Andrew M. Kaz; Teresa A. Brentnall


Nat Clin Pract Gastroenterol Hepatol. 2006;3(12):670-679. 

In This Article

Summary and Introduction


Colon cancer remains the third leading cause of death due to cancer in the US, where it affected more than 145,000 individuals in 2005. Up to 30% of these cases exhibit familial clustering, which means that tens of thousands of individuals have a disease with a potentially definable genetic component. Approximately 3-5% of colon cancers are associated with high-risk, inherited colon cancer syndromes. Identification of the genes that cause these colon cancer syndromes, coupled with additional insights into their clinical course, has led to the development of specific management guidelines—and genetic tests—that can diagnose these familial disorders. These guidelines can be life-saving, not only for the affected patient, but also for their family members.


Colon cancer is the third leading cause of death due to cancer in the US, and the cumulative lifetime risk of developing colorectal cancer is approximately 5-6%.[1] Almost one-third of these cases exhibit familial clustering.

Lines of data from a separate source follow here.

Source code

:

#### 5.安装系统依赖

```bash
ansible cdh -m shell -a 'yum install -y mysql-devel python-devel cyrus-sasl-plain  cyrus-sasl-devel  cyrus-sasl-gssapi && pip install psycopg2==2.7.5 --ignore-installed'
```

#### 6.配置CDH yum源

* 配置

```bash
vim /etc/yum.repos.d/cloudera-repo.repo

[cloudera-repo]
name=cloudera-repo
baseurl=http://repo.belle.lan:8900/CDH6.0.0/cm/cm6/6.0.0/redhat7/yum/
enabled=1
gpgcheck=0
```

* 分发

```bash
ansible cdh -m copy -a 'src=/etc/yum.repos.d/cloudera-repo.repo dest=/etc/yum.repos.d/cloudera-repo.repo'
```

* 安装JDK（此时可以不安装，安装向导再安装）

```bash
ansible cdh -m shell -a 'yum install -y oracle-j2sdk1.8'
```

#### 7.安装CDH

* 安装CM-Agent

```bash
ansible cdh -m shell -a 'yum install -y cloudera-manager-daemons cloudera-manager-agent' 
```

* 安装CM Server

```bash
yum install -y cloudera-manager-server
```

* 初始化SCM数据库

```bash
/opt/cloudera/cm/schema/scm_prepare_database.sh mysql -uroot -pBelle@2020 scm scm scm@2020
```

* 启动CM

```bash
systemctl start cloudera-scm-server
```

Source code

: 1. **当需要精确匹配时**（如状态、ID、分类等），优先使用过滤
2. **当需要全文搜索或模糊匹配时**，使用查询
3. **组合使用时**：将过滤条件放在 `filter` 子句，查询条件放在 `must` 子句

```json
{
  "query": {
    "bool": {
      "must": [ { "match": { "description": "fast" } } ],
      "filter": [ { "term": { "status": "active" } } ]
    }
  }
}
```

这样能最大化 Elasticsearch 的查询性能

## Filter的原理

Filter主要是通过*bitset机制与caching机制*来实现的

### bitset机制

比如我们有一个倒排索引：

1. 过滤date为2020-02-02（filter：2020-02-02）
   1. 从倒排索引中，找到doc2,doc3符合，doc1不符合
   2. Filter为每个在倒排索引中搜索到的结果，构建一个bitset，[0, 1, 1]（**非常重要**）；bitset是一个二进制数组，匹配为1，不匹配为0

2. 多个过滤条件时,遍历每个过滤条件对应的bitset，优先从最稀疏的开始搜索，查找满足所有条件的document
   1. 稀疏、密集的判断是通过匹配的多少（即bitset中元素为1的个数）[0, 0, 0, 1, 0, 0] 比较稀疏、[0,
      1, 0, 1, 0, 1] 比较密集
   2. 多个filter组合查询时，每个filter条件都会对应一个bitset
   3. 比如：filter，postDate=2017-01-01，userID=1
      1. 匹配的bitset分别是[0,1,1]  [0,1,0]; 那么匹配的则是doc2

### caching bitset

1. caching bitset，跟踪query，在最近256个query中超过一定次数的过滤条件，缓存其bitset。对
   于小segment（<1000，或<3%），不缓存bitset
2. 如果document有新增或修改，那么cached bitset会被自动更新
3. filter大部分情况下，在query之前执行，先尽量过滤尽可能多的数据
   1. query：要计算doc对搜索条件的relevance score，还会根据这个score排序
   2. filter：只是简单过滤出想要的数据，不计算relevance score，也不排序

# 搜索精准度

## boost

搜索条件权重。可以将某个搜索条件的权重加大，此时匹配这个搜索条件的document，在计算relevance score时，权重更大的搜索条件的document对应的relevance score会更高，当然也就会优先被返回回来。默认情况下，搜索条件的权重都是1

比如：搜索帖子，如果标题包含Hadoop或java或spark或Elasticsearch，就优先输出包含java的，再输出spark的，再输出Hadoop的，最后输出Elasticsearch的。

Although the specific genetic defects involved in most moderate-risk familial colon cancers have not yet been elucidated, the molecular genetics of several high-risk, inherited, colon cancer syndromes have been determined. The clinical presentation and genetics of the major inherited colon cancer syndromes are addressed in this article, with particular attention paid to genetic testing, including its indications, methods, and potential pitfalls. Finally, the fundamental role of the genetic counselor is explored.